Source passage –
◆ ◆ ◆ ◆ ◆ ◆ ◆
- For the first 11 years after Lego was introduced, all characters were happy
- But angry characters were then introduced and over time, the proportion of angry faces has been rising, say New Zealand researchers
- Experts are questioning the impact of ‘angry’ toys on children
By Nicola Rowe
PUBLISHED: 10:54 EST, 12 June 2013 | UPDATED: 18:57 EST, 12 June 2013
Next time you settle down for a spot of Lego with your children, take a proper look at the faces on the figures.
Because while you may remember life in Legoland as being perfectly content, these day things are a little more fraught.
A study has revealed that the faces of Lego characters are getting angrier. In the past, they all had a standard enigmatic smile. But this has changed as more sets are designed to tie in with films, often featuring battles between good and evil.
Lego characters are slowly getting angrier, say researchers who found that since the product launched in 1975, the proportion of angry faces has been rising. For the first 11 years after Lego was introduced, all characters were happy
‘Lego themes have been increasingly based on conflicts [such as Pirates or Harry Potter]. Often a good force is struggling with a bad one,’ say the researchers
Christopher Bartneck, of New Zealand’s University of Canterbury, has published research showing that Lego characters are becoming more conflict-oriented, and the human figures featured in Lego sets are getting angrier.
The study found that Lego figures most frequently feature happy or angry expressions, but since their introduction in 1975, the proportion of angry faces has been rising.
The findings also raise questions about the role of the design of toys and its impact on children, say the researchers.
Previous research has shown that facial expressions are universal across languages and cultures, with the six most widely used being disgust, happiness, sadness, fear, anger and surprise.
◆ ◆ ◆ ◆ ◆ ◆ ◆
(Stored data entries)
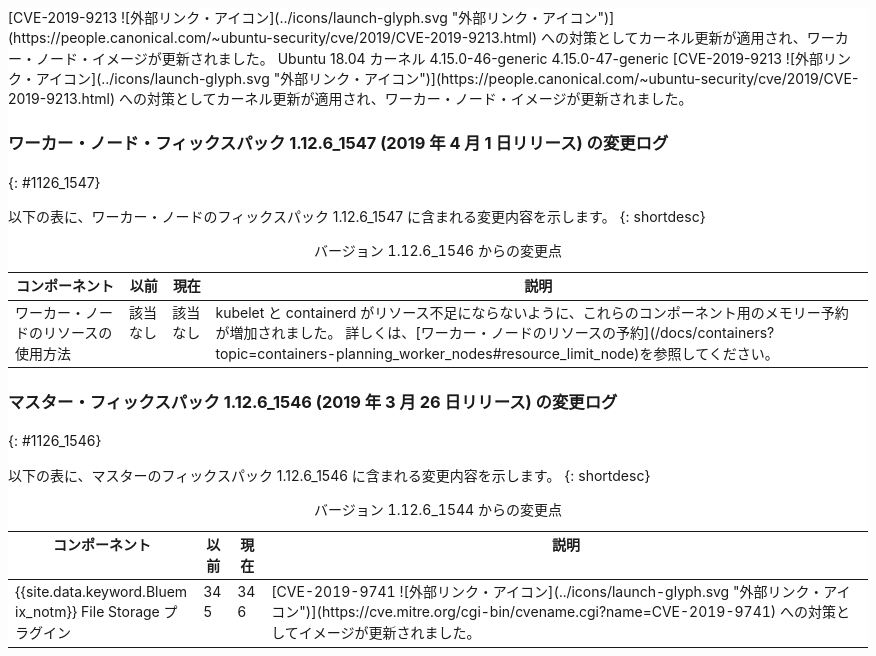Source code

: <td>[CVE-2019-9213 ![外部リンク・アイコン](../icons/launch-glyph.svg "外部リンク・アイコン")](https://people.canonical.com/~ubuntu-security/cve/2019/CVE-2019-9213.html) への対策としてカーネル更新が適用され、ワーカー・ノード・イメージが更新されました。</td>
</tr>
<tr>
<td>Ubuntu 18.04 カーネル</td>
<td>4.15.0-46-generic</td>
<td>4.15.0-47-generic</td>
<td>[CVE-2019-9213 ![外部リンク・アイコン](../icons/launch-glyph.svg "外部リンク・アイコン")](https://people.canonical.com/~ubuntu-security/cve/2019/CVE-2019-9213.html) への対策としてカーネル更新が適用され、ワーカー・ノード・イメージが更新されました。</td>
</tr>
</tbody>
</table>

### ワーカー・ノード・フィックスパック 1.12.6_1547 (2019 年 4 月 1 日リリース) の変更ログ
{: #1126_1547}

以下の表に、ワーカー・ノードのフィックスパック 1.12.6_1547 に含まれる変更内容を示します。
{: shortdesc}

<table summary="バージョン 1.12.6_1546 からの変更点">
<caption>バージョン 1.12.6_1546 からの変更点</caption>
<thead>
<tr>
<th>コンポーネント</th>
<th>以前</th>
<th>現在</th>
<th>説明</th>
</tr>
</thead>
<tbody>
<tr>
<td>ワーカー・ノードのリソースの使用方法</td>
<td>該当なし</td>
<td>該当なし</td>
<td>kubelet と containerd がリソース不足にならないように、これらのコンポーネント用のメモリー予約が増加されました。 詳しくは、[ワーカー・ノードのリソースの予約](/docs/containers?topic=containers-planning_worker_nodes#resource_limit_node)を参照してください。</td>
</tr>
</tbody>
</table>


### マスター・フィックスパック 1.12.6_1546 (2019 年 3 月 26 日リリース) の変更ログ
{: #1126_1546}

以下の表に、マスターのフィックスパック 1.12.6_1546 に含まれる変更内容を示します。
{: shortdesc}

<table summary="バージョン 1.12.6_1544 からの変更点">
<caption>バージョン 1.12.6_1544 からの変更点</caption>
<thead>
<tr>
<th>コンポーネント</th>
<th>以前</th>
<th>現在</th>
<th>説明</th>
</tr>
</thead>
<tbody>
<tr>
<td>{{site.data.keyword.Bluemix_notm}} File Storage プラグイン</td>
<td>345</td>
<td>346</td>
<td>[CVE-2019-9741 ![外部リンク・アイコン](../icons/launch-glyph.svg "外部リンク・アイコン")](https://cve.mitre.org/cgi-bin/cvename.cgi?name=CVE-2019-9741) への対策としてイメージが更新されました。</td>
◆ ◆ ◆ ◆ ◆ ◆ ◆
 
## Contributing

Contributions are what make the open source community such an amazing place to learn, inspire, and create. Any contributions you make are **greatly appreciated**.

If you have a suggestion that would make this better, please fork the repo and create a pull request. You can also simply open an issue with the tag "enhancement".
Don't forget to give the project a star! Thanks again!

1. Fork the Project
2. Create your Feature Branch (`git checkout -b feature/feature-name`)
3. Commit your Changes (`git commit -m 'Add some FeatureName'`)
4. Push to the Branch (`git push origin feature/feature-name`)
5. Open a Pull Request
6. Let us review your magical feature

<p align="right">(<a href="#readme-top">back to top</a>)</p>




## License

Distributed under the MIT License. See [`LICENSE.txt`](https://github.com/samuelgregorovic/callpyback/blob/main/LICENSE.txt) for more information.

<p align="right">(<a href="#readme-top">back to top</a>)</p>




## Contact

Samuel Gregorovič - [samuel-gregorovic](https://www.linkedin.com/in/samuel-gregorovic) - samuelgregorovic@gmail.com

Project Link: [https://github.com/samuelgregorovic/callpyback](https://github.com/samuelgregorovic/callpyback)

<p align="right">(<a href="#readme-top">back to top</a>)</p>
◆ ◆ ◆ ◆ ◆ ◆ ◆
Task goal – Write out the Lego faces article again, starting with "Lego characters are slowly" and going on through "say the researchers.", and swap "researchers" for "scientists" each time it appears. The rows have nothing to do with what comes next.

Response to this task –
Lego characters are slowly getting angrier, say scientists who found that since the product launched in 1975, the proportion of angry faces has been rising. For the first 11 years after Lego was introduced, all characters were happy
‘Lego themes have been increasingly based on conflicts [such as Pirates or Harry Potter]. Often a good force is struggling with a bad one,’ say the scientists
Christopher Bartneck, of New Zealand’s University of Canterbury, has published research showing that Lego characters are becoming more conflict-oriented, and the human figures featured in Lego sets are getting angrier.
The study found that Lego figures most frequently feature happy or angry expressions, but since their introduction in 1975, the proportion of angry faces has been rising.
The findings also raise questions about the role of the design of toys and its impact on children, say the scientists.